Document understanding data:
<<<<
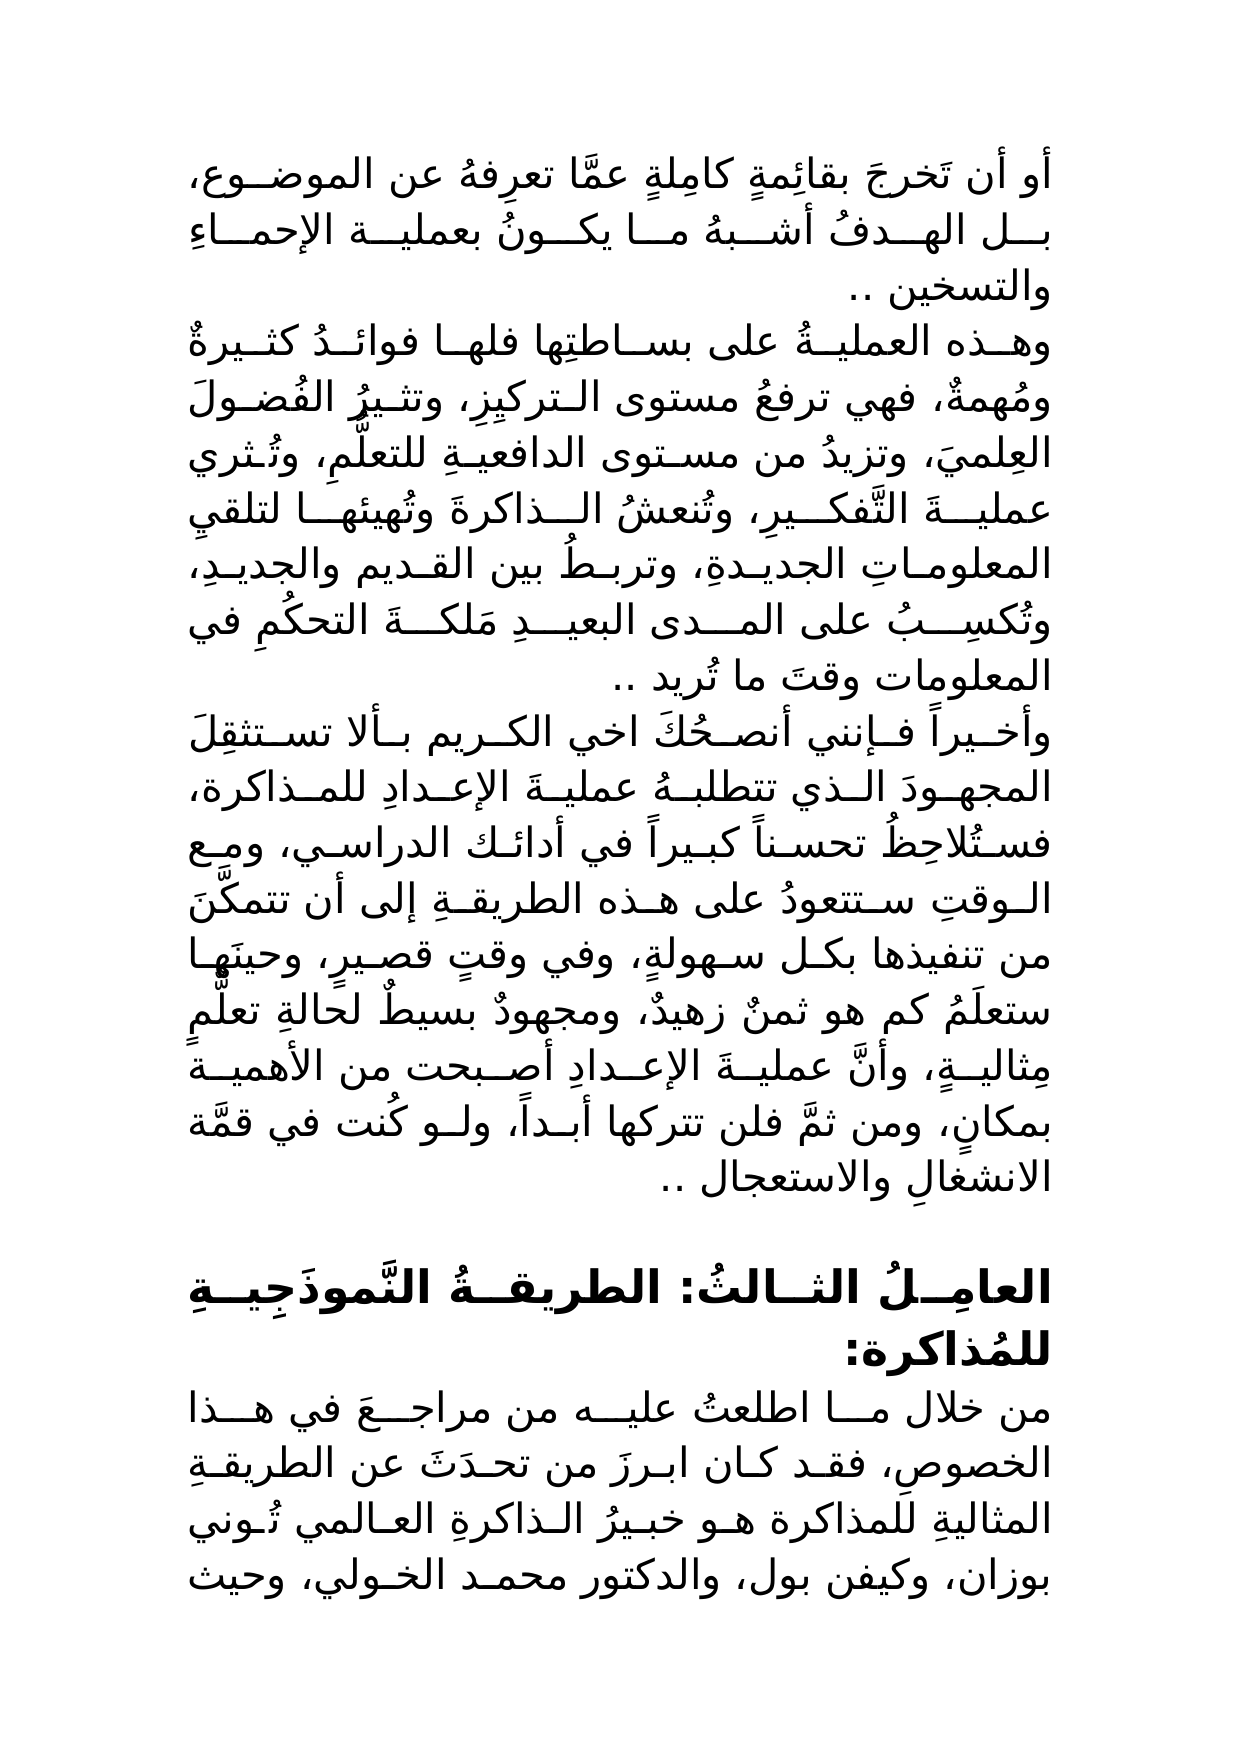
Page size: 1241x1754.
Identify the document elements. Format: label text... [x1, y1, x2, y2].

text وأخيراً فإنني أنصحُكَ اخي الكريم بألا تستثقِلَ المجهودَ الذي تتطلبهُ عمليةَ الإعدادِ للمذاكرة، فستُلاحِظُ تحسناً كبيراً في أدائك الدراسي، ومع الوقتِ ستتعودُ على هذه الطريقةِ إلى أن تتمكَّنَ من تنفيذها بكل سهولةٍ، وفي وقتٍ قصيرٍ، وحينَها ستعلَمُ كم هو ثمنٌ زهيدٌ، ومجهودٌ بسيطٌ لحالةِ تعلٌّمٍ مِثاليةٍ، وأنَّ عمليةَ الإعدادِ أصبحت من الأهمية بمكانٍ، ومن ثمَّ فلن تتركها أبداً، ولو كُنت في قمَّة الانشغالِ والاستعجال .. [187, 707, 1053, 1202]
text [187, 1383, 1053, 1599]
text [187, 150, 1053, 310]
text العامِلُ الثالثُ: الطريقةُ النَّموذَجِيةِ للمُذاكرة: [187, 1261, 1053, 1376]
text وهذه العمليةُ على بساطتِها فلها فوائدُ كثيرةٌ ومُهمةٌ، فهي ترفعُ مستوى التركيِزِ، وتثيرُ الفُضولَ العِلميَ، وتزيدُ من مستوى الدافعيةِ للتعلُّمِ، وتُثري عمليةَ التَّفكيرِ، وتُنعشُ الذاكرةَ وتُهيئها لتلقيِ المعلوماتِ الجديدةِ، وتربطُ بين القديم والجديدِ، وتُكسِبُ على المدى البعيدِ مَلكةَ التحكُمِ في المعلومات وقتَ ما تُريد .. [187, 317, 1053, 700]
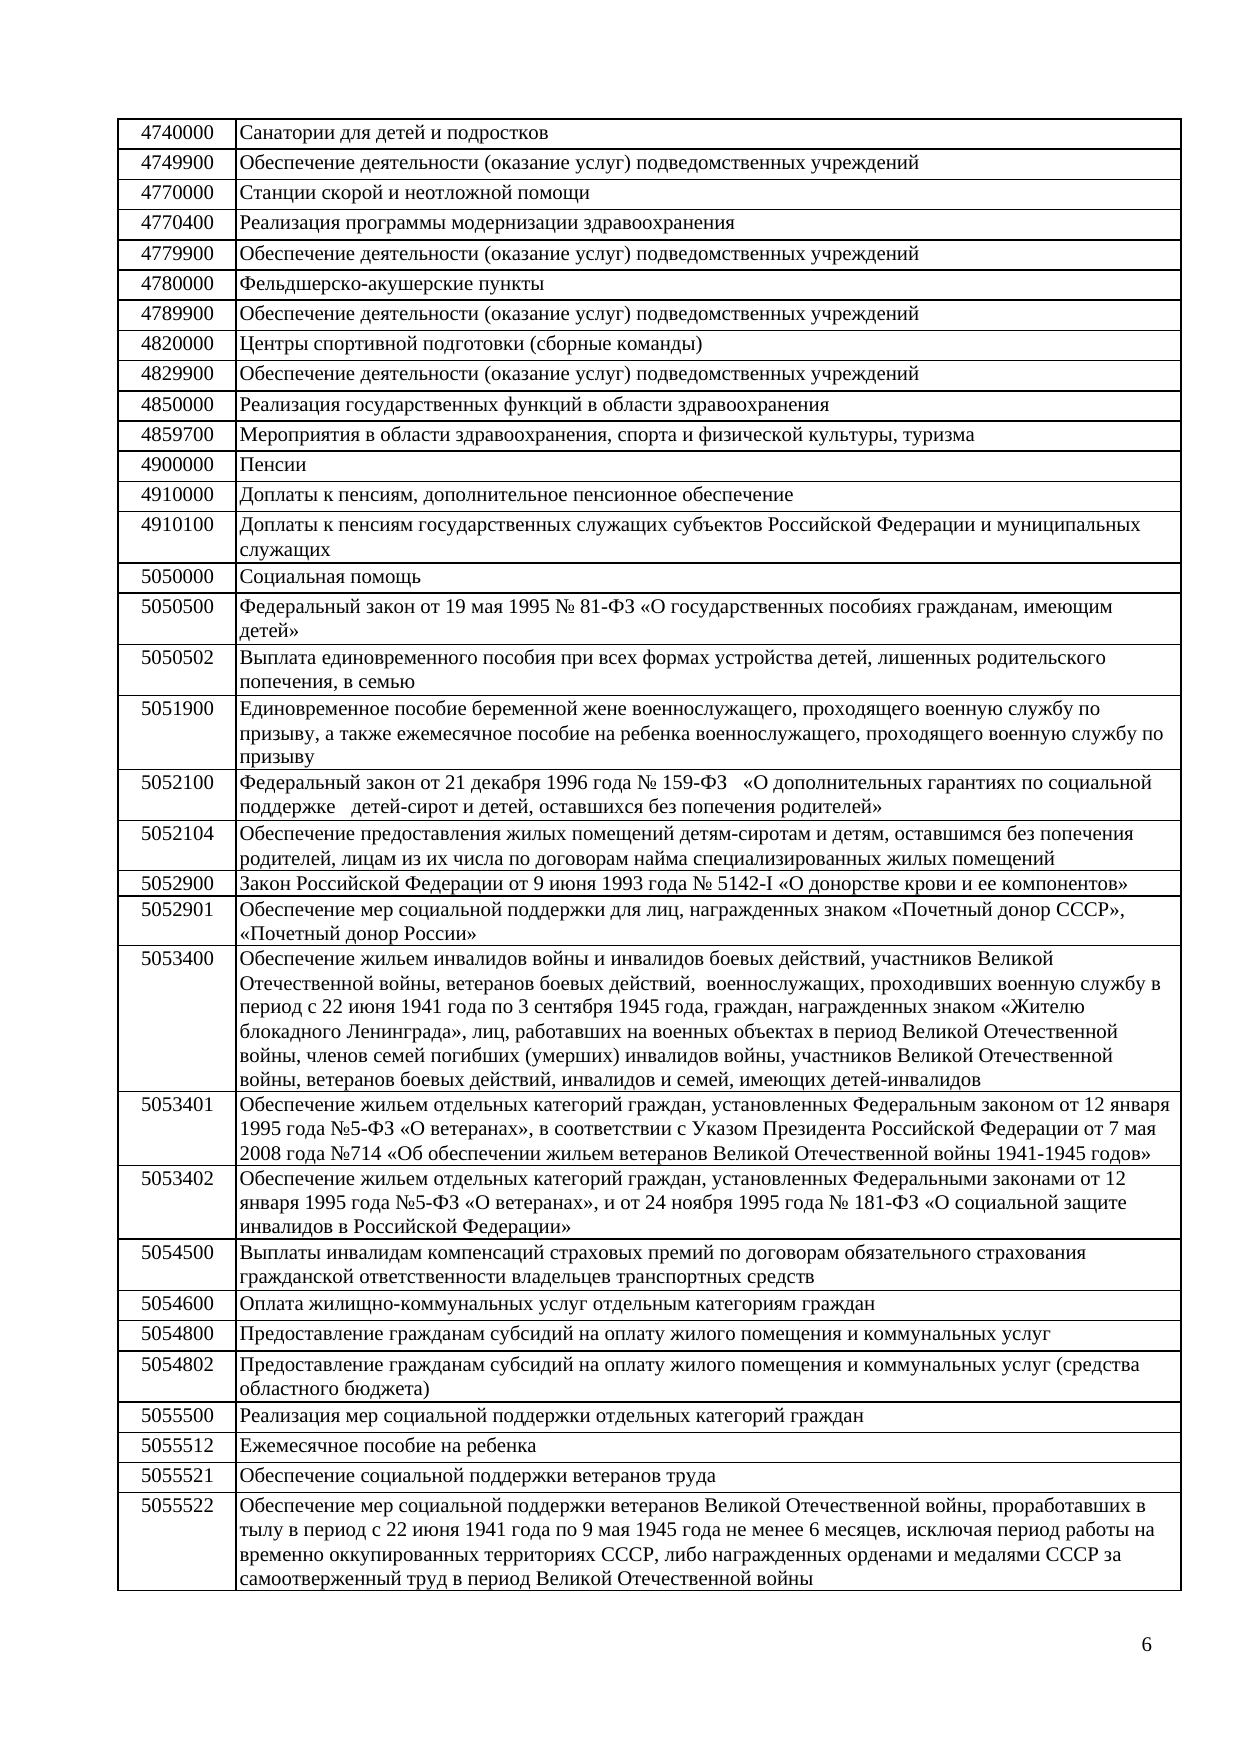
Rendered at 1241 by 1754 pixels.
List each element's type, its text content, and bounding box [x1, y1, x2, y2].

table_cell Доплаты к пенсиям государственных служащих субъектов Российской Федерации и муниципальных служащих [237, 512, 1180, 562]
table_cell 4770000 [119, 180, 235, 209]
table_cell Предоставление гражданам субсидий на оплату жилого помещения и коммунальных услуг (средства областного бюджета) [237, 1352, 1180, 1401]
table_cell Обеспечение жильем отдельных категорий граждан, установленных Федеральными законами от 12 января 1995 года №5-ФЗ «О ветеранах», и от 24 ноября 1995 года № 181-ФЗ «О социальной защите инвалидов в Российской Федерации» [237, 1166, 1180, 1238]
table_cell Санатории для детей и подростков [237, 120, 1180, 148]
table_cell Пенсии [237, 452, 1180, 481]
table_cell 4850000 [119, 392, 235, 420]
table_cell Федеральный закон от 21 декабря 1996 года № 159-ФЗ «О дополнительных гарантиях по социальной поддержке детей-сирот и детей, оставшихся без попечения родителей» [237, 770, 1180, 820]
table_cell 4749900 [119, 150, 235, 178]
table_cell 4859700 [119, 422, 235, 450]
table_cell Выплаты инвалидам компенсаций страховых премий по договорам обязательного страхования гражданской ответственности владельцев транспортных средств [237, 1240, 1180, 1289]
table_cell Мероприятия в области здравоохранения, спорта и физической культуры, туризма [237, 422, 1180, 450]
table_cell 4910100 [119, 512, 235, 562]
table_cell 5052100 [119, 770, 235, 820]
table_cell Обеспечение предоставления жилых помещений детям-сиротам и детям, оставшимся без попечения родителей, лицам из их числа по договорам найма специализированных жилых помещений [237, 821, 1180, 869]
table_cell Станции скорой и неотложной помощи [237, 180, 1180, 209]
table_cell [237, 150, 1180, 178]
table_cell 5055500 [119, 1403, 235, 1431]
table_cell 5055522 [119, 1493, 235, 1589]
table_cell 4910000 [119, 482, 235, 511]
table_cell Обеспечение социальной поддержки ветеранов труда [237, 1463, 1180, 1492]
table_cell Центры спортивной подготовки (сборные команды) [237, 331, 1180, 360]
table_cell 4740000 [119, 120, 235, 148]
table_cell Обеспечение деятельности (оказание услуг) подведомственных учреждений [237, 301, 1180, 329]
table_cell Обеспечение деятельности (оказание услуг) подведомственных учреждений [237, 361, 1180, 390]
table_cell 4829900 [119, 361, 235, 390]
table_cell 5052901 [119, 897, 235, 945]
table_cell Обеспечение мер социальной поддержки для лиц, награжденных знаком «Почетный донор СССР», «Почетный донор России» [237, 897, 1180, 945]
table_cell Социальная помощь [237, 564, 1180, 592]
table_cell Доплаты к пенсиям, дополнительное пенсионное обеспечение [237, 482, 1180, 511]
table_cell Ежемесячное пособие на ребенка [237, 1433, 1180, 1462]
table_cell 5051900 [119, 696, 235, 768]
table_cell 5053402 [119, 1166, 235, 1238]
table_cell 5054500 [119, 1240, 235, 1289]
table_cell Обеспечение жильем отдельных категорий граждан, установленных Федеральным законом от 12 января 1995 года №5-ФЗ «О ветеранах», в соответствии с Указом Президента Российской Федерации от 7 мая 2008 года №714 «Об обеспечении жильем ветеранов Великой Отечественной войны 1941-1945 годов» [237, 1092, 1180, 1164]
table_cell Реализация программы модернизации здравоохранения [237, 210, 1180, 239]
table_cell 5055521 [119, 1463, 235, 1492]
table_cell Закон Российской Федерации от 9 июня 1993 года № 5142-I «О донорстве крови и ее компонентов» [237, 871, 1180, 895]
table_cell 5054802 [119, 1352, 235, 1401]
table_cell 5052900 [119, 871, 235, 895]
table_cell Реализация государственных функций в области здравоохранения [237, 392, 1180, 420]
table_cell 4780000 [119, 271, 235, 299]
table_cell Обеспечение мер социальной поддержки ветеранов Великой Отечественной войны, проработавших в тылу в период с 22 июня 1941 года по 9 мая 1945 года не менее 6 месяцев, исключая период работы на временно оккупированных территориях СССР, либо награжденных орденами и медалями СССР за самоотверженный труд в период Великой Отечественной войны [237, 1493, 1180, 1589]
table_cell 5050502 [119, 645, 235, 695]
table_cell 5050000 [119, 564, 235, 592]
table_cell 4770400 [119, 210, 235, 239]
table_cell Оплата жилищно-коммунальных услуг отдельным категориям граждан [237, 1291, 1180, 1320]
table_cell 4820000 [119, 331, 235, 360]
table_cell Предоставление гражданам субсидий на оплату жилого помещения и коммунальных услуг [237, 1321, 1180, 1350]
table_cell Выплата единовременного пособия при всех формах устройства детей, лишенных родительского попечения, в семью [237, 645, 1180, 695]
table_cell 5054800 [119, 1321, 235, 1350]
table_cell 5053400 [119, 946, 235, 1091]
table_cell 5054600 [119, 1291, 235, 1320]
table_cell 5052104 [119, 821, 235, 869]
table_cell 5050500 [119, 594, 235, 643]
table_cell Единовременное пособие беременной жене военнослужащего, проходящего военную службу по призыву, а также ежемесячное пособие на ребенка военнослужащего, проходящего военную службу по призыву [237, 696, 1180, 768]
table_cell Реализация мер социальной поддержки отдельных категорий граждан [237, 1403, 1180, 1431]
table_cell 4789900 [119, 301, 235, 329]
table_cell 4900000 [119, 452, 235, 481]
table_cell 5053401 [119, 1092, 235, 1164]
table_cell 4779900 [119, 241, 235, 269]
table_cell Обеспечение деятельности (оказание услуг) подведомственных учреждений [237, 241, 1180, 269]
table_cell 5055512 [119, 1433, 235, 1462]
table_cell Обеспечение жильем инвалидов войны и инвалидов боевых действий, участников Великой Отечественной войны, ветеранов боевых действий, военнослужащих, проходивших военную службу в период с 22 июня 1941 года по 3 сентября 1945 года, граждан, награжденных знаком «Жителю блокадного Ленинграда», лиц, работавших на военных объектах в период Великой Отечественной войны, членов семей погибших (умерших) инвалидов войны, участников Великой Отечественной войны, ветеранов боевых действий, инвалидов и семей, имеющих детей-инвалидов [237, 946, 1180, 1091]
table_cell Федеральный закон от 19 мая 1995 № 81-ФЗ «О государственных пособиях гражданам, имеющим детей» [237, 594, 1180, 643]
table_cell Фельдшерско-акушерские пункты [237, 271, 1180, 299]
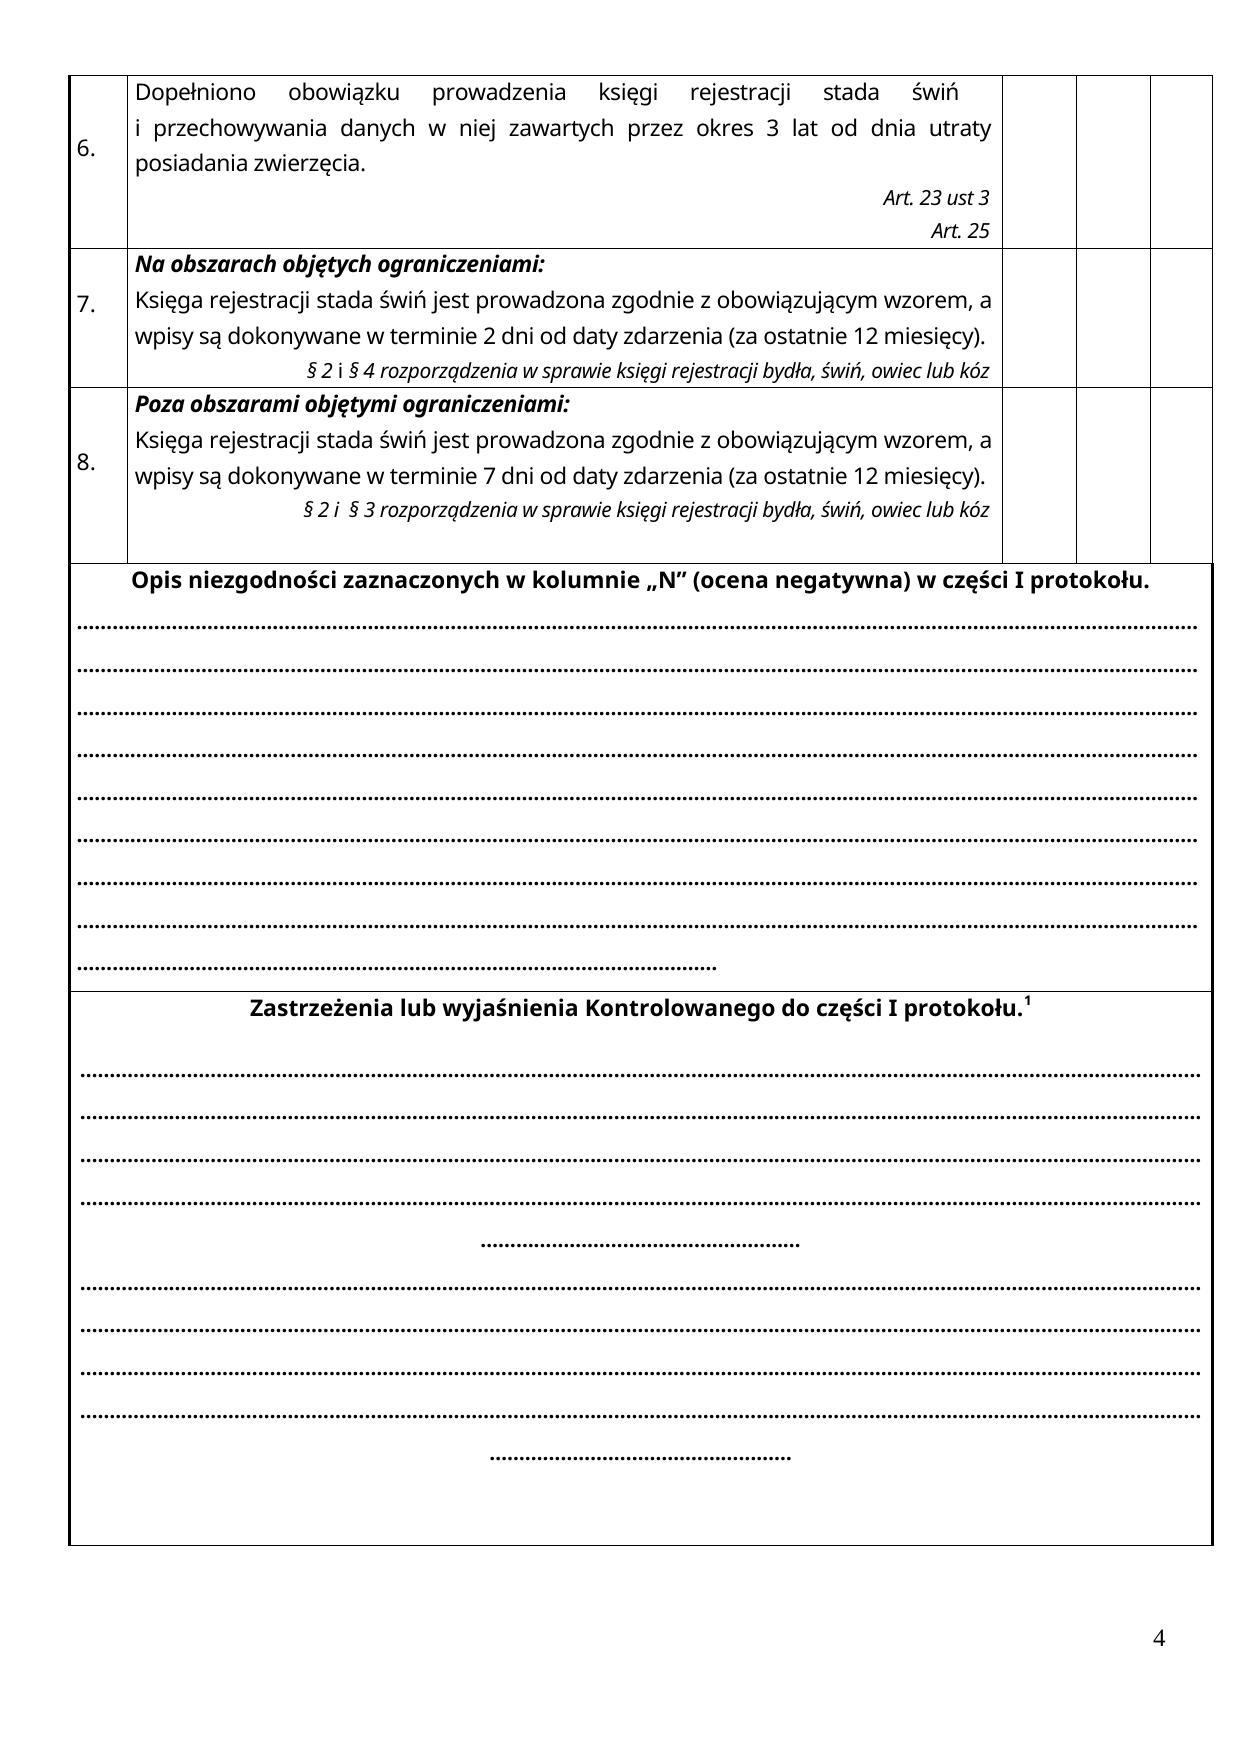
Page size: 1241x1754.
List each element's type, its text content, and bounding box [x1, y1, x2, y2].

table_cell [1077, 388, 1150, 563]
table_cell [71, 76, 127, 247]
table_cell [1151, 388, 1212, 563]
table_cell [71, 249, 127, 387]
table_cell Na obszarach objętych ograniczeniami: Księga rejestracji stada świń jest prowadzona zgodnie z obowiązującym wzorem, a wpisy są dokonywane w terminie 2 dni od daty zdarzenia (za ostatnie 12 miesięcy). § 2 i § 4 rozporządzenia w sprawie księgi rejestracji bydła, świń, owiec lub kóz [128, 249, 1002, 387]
>>>>
PROBLEM STATEMENT | Check each line above for the string "пособие", then copy the ones that have it.

SOLUTION TO THIS TASK |
table_cell Ежемесячное пособие на ребенка [237, 1433, 1180, 1462]
table_cell Единовременное пособие беременной жене военнослужащего, проходящего военную службу по призыву, а также ежемесячное пособие на ребенка военнослужащего, проходящего военную службу по призыву [237, 696, 1180, 768]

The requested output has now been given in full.